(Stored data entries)

- - - - - - -

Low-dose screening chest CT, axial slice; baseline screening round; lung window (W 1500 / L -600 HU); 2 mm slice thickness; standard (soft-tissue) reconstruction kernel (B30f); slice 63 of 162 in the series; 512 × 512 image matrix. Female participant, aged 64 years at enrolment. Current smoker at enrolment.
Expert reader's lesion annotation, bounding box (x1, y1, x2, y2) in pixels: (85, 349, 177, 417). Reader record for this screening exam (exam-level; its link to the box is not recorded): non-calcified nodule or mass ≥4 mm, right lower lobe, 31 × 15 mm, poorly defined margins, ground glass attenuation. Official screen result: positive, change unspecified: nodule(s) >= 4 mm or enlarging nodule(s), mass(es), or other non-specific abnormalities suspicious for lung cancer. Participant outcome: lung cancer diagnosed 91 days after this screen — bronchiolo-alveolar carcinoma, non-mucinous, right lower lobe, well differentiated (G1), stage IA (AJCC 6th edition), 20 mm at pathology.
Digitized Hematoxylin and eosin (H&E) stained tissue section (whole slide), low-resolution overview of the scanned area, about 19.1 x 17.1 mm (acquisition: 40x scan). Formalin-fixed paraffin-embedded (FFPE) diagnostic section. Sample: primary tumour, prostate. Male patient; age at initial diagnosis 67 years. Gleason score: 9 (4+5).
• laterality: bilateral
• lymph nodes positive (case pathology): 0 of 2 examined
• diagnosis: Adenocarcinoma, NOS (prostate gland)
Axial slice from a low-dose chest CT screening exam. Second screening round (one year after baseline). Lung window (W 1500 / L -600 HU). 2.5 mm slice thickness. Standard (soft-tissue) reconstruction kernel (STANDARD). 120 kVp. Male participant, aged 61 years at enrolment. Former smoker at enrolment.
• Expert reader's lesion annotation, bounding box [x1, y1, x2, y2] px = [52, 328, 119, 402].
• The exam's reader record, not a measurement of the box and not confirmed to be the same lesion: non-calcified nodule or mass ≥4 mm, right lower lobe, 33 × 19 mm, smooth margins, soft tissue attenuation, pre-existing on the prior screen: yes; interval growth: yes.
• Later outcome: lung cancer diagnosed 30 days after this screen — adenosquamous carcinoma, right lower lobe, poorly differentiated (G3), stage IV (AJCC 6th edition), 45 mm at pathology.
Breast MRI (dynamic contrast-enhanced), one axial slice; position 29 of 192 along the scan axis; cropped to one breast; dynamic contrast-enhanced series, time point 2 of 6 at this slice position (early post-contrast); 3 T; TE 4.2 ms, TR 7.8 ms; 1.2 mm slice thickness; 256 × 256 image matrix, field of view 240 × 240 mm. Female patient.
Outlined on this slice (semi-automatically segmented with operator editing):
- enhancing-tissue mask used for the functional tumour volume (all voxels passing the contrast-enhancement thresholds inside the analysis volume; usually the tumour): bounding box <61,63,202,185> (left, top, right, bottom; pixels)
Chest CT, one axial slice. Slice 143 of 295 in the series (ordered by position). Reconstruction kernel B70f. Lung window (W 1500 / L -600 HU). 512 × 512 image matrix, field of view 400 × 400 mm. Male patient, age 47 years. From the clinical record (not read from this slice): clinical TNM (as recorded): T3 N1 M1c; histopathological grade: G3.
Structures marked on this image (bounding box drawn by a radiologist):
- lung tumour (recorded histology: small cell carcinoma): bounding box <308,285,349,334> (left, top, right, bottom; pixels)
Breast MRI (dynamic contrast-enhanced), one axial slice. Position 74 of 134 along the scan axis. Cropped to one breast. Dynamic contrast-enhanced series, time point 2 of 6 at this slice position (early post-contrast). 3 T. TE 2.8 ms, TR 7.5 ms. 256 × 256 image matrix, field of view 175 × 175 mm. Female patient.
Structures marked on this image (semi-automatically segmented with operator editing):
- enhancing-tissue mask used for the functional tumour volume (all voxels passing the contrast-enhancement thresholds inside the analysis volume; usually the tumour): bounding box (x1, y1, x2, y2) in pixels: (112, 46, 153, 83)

- - - - - - -

Assignment —
Output the records above precisely.

Solution to the exercise —
Low-dose screening chest CT, axial slice; baseline screening round; lung window (W 1500 / L -600 HU); 2 mm slice thickness; standard (soft-tissue) reconstruction kernel (B30f); slice 63 of 162 in the series; 512 × 512 image matrix. Female participant, aged 64 years at enrolment. Current smoker at enrolment.
Expert reader's lesion annotation, bounding box (x1, y1, x2, y2) in pixels: (85, 349, 177, 417). Reader record for this screening exam (exam-level; its link to the box is not recorded): non-calcified nodule or mass ≥4 mm, right lower lobe, 31 × 15 mm, poorly defined margins, ground glass attenuation. Official screen result: positive, change unspecified: nodule(s) >= 4 mm or enlarging nodule(s), mass(es), or other non-specific abnormalities suspicious for lung cancer. Participant outcome: lung cancer diagnosed 91 days after this screen — bronchiolo-alveolar carcinoma, non-mucinous, right lower lobe, well differentiated (G1), stage IA (AJCC 6th edition), 20 mm at pathology.
Digitized Hematoxylin and eosin (H&E) stained tissue section (whole slide), low-resolution overview of the scanned area, about 19.1 x 17.1 mm (acquisition: 40x scan). Formalin-fixed paraffin-embedded (FFPE) diagnostic section. Sample: primary tumour, prostate. Male patient; age at initial diagnosis 67 years. Gleason score: 9 (4+5).
• laterality: bilateral
• lymph nodes positive (case pathology): 0 of 2 examined
• diagnosis: Adenocarcinoma, NOS (prostate gland)
Axial slice from a low-dose chest CT screening exam. Second screening round (one year after baseline). Lung window (W 1500 / L -600 HU). 2.5 mm slice thickness. Standard (soft-tissue) reconstruction kernel (STANDARD). 120 kVp. Male participant, aged 61 years at enrolment. Former smoker at enrolment.
• Expert reader's lesion annotation, bounding box [x1, y1, x2, y2] px = [52, 328, 119, 402].
• The exam's reader record, not a measurement of the box and not confirmed to be the same lesion: non-calcified nodule or mass ≥4 mm, right lower lobe, 33 × 19 mm, smooth margins, soft tissue attenuation, pre-existing on the prior screen: yes; interval growth: yes.
• Later outcome: lung cancer diagnosed 30 days after this screen — adenosquamous carcinoma, right lower lobe, poorly differentiated (G3), stage IV (AJCC 6th edition), 45 mm at pathology.
Breast MRI (dynamic contrast-enhanced), one axial slice; position 29 of 192 along the scan axis; cropped to one breast; dynamic contrast-enhanced series, time point 2 of 6 at this slice position (early post-contrast); 3 T; TE 4.2 ms, TR 7.8 ms; 1.2 mm slice thickness; 256 × 256 image matrix, field of view 240 × 240 mm. Female patient.
Outlined on this slice (semi-automatically segmented with operator editing):
- enhancing-tissue mask used for the functional tumour volume (all voxels passing the contrast-enhancement thresholds inside the analysis volume; usually the tumour): bounding box <61,63,202,185> (left, top, right, bottom; pixels)
Chest CT, one axial slice. Slice 143 of 295 in the series (ordered by position). Reconstruction kernel B70f. Lung window (W 1500 / L -600 HU). 512 × 512 image matrix, field of view 400 × 400 mm. Male patient, age 47 years. From the clinical record (not read from this slice): clinical TNM (as recorded): T3 N1 M1c; histopathological grade: G3.
Structures marked on this image (bounding box drawn by a radiologist):
- lung tumour (recorded histology: small cell carcinoma): bounding box <308,285,349,334> (left, top, right, bottom; pixels)
Breast MRI (dynamic contrast-enhanced), one axial slice. Position 74 of 134 along the scan axis. Cropped to one breast. Dynamic contrast-enhanced series, time point 2 of 6 at this slice position (early post-contrast). 3 T. TE 2.8 ms, TR 7.5 ms. 256 × 256 image matrix, field of view 175 × 175 mm. Female patient.
Structures marked on this image (semi-automatically segmented with operator editing):
- enhancing-tissue mask used for the functional tumour volume (all voxels passing the contrast-enhancement thresholds inside the analysis volume; usually the tumour): bounding box (x1, y1, x2, y2) in pixels: (112, 46, 153, 83)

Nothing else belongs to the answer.